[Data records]
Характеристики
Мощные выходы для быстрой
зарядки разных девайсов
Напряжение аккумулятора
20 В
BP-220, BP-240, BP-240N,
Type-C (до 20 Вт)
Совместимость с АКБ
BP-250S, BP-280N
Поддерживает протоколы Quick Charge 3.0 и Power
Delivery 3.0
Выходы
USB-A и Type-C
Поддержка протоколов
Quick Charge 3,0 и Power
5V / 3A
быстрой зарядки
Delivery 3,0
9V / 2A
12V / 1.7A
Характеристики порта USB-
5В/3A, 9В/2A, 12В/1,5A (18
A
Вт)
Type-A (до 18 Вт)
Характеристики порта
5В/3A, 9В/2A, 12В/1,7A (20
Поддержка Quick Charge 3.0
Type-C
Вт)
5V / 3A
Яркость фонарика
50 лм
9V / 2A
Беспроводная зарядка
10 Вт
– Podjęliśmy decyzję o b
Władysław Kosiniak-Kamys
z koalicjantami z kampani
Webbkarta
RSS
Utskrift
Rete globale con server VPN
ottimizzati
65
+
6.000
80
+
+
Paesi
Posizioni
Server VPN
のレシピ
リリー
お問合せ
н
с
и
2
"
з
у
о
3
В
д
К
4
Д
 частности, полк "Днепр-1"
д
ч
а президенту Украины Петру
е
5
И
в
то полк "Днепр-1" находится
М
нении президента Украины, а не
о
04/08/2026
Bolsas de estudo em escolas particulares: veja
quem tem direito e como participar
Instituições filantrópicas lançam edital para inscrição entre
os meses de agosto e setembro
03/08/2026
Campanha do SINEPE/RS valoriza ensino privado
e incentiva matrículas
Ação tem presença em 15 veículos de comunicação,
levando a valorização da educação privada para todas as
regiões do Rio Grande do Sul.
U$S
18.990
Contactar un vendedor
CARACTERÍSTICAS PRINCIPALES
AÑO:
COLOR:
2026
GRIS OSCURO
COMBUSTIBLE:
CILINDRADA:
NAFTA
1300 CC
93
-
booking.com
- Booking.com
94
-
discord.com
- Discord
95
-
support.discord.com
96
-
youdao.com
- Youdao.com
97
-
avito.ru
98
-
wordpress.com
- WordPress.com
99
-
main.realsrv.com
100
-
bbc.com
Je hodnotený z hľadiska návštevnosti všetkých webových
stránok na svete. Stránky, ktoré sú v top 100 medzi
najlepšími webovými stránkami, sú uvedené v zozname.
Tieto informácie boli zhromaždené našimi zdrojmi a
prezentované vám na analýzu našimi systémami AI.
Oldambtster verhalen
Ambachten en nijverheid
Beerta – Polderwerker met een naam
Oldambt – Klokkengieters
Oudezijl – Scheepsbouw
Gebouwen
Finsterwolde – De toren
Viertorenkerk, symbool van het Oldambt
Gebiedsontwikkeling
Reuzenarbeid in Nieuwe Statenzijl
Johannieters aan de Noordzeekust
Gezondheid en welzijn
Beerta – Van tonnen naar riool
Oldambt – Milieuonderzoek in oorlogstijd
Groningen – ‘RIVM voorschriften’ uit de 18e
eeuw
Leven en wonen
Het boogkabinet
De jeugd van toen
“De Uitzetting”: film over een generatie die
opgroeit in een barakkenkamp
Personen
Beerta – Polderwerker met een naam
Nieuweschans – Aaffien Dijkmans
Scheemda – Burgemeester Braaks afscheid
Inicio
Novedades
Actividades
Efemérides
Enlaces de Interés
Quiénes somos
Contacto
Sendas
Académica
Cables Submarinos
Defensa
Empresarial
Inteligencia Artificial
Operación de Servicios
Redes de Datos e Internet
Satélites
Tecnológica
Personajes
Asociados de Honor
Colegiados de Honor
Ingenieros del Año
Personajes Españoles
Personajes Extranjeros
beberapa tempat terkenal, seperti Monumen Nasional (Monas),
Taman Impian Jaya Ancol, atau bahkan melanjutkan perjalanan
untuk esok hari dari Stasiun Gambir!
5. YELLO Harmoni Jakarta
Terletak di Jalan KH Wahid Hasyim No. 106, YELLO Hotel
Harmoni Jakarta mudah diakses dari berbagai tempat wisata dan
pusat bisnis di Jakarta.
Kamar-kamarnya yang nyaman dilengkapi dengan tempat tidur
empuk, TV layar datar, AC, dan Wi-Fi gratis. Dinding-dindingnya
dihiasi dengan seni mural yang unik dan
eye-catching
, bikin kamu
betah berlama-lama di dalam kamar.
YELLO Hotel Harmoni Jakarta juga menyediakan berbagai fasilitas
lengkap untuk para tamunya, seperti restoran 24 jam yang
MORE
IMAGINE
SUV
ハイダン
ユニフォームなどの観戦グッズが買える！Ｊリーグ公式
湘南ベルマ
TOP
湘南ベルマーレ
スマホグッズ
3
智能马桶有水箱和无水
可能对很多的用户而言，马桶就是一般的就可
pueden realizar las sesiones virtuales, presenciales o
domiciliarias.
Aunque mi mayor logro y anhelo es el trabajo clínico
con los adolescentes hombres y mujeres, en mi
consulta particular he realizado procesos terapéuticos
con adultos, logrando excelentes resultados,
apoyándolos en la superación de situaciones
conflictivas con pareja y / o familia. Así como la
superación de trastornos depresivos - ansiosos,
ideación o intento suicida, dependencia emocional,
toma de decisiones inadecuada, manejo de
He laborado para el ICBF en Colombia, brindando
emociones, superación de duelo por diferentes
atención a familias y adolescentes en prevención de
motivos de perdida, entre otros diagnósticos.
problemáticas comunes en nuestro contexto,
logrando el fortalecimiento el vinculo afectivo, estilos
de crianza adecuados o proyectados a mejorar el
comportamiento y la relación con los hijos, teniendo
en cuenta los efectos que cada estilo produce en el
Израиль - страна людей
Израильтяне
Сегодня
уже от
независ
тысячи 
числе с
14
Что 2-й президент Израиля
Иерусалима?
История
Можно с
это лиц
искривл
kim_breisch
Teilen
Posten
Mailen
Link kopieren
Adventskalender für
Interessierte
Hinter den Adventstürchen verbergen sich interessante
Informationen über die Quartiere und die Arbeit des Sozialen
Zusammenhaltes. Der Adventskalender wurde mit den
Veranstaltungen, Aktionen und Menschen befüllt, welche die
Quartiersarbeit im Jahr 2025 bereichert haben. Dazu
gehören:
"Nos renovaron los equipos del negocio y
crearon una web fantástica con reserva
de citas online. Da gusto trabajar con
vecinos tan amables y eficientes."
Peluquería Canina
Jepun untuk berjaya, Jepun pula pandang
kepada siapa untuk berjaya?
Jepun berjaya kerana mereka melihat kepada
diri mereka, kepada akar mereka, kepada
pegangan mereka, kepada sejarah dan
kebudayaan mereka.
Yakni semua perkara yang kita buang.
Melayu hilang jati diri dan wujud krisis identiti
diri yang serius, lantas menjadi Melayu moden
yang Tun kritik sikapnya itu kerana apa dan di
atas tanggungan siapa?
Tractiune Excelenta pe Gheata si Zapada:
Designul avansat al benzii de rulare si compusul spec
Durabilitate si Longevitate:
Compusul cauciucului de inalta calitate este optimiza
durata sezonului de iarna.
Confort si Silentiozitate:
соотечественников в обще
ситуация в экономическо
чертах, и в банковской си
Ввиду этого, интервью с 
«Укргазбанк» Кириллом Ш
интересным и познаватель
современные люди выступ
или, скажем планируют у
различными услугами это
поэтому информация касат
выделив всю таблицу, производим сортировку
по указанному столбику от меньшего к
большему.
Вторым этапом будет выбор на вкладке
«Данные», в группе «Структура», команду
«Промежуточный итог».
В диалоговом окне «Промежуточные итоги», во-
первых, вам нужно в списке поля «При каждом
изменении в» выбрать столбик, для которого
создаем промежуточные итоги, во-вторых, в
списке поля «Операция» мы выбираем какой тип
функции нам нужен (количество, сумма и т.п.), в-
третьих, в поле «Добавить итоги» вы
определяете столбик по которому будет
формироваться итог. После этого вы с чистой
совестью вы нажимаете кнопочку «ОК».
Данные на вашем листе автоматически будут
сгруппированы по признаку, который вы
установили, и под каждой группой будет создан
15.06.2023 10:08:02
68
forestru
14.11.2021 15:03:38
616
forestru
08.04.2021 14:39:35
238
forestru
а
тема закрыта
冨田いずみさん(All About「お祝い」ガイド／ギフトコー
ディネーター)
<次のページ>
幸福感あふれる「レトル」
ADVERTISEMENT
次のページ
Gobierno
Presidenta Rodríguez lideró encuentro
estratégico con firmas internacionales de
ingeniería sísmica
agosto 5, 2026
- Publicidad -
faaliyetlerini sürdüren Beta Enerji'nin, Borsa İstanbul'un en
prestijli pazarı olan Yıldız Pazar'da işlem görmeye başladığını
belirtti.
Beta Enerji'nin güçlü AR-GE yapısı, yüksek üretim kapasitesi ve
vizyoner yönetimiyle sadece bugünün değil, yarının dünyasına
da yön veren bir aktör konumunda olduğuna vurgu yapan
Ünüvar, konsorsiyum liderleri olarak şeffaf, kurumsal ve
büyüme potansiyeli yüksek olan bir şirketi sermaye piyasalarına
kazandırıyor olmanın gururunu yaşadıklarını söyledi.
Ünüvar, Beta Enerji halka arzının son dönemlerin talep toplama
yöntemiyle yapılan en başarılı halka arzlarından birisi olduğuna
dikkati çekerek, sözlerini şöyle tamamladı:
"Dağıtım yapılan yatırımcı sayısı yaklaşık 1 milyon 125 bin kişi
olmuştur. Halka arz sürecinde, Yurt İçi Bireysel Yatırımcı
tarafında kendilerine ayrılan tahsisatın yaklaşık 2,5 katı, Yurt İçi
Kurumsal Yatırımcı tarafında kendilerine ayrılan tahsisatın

- **Action item**: Switch every "Type-C" to "USB-C" in the part of the items that opens with the first line and closes with the line containing "decyzję o b". Write those lines out again with nothing else changed.

- **Result of the task**:
Характеристики
Мощные выходы для быстрой
зарядки разных девайсов
Напряжение аккумулятора
20 В
BP-220, BP-240, BP-240N,
USB-C (до 20 Вт)
Совместимость с АКБ
BP-250S, BP-280N
Поддерживает протоколы Quick Charge 3.0 и Power
Delivery 3.0
Выходы
USB-A и USB-C
Поддержка протоколов
Quick Charge 3,0 и Power
5V / 3A
быстрой зарядки
Delivery 3,0
9V / 2A
12V / 1.7A
Характеристики порта USB-
5В/3A, 9В/2A, 12В/1,5A (18
A
Вт)
Type-A (до 18 Вт)
Характеристики порта
5В/3A, 9В/2A, 12В/1,7A (20
Поддержка Quick Charge 3.0
USB-C
Вт)
5V / 3A
Яркость фонарика
50 лм
9V / 2A
Беспроводная зарядка
10 Вт
– Podjęliśmy decyzję o b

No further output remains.